The former officers had no medical training.
“PPPFD runs the clinic,” a doctor told inspectors.
At the clinic, the ex-cops were called “narcotics auditors.” They routinely carried concealed weapons, according to the report. One former officer who worked at Hope left a loaded .38-caliber handgun in a black canvas bag atop a chair in an unlocked office, the report stated. Patients and staff frequently walked by the office’s open door.
“It’s a safety issue,” Marra said. “There are concerns when there are narcotics being prescribed and guns on site. The weapons weren’t secured.”
The inspectors cited Hope employees for numerous medication errors. Some patients got prescriptions meant for someone else. Other patients received prescriptions with incorrect dosage information, or for an excessive number of oxycodone pills, according to the report.
The “narcotics auditors” operated automated “Rx machines” that printed mass numbers of prescription slips for patients. The doctor signed the prescriptions without ever seeing the patients in many cases. The clinic had eight prescription printers.
Patients came from as far away as Kentucky, Virginia and Ohio to get prescriptions for pain pills, according to the report.
“They can choose just to pick up scrips,” a Hope receptionist told state inspectors.
PPPFD auditors also installed video surveillance cameras throughout the clinic.
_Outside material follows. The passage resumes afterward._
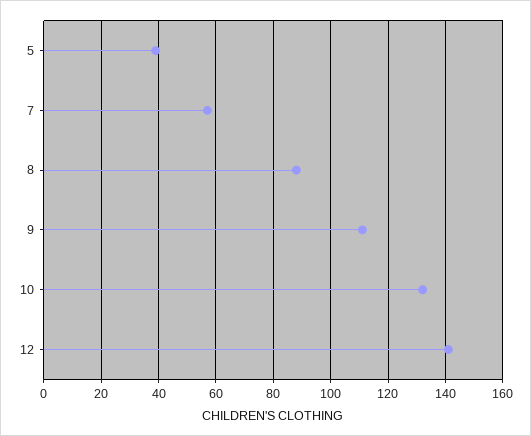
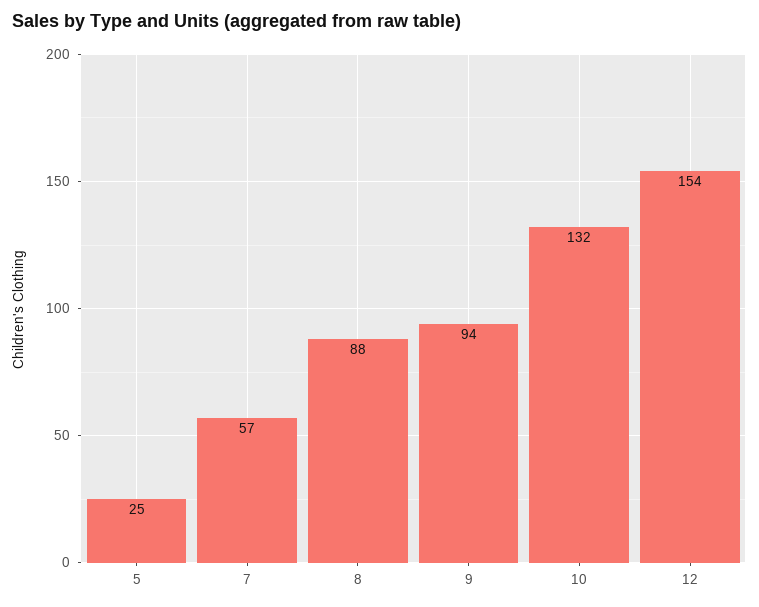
5: 40 -> 25
9: 110 -> 94
12: 140 -> 154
Patients fumed after being told by state inspectors that the video cameras shot round-the-clock footage in patient examination rooms.
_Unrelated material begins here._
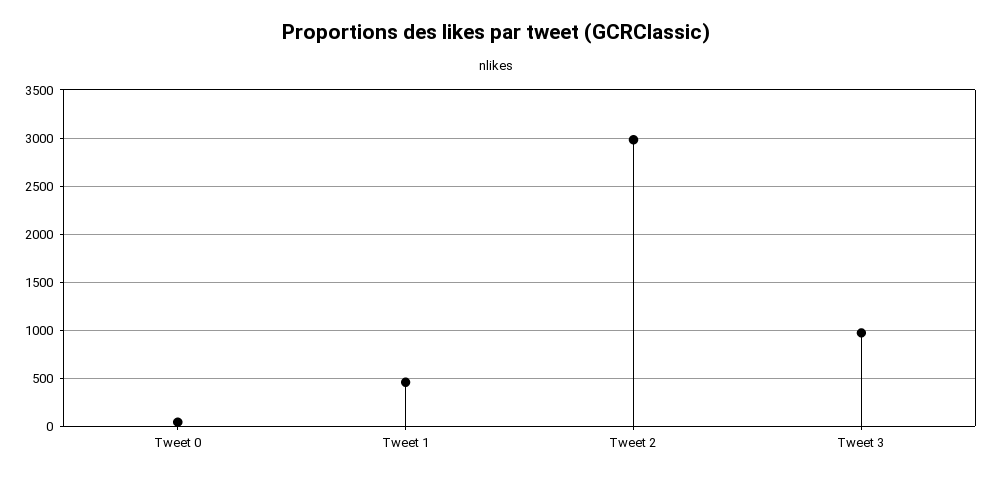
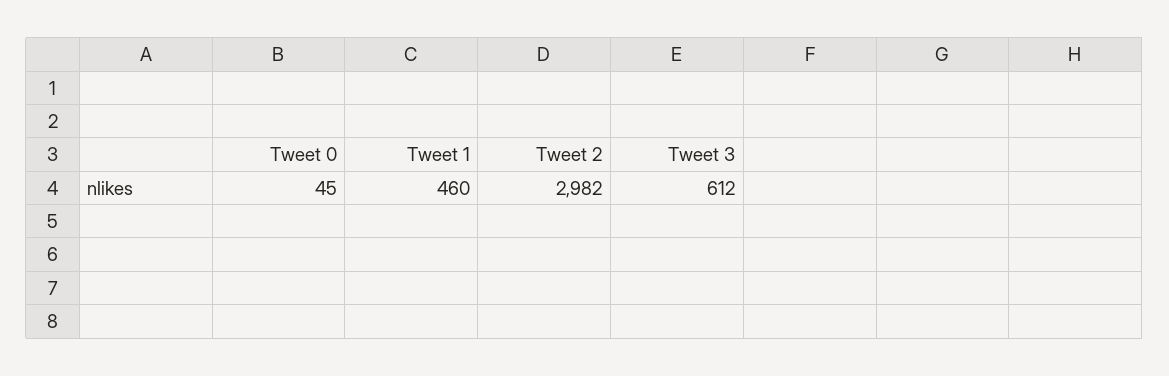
Tweet 3: 1000 -> 612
Inspectors asked one woman whether she consented to be monitored by video in an exam room.
Her response: “Absolutely not. That makes me mad. I feel violated.”
Cleanliness also was an issue at Hope Clinic, which operated for years at 4407 MacCorkle Avenue SE in Kanawha City. Inspectors found a “copious amount of a brown substance covering an entire sink basin area and counter wall.”
A Hope narcotics auditor was asked about the stain. “If it’s snuff, it’s not mine,” he said. “It’s been there about a year.”
The report also flagged Hope for improper drug testing. The clinic required patients to urinate in a cup, but didn’t send urine specimens to outside labs for testing. Instead, the cups were tossed in the regular trash after employees gave the urine “a quick visual reference for abnormalities,” according to the report.
State inspectors asked a lab technician whether the clinic kept records of patients’ drug-urine tests. “Nope,” the lab worker replied, according to the report.
Hope’s doctor, who quit after the December inspection and before the clinic closed, told inspectors he pleaded with higher-ups at Hope’s main office in Beaver for more medical staff, but his request fell on deaf ears, according to the report. Hope’s Charleston pain clinic also had an exodus of patients to the Beaver practice, after the doctor started to decrease dosages of pain pills, the doctor told inspectors.
The doctor, whose name isn’t disclosed in the report, described the transfer of patients as a “shell game.”
Hope’s Beaver clinic also failed a recent inspection. The state has ordered that site to close by Friday. Hope is challenging the directive.
U.S. Attorney Booth Goodwin’s office is investigating Hope. In March, federal agents raided Hope’s office in Raleigh County.
Last week, the pain clinic issued a statement, defending its management and pill prescribing practices.
“Hope Clinic is a pain management clinic that provides important, compassionate and necessary care to a segment of society that has essentially been abandoned by modern medicine: law-abiding chronic pain patients,” Manahan said.
The state released the Charleston clinic inspection report after the Charleston Gazette filed a request under the Freedom of Information Act.
In an interview with state inspectors, the pain clinic’s former doctor summed up the Charleston practice this way: “There is no traditional medical model used for patient care.”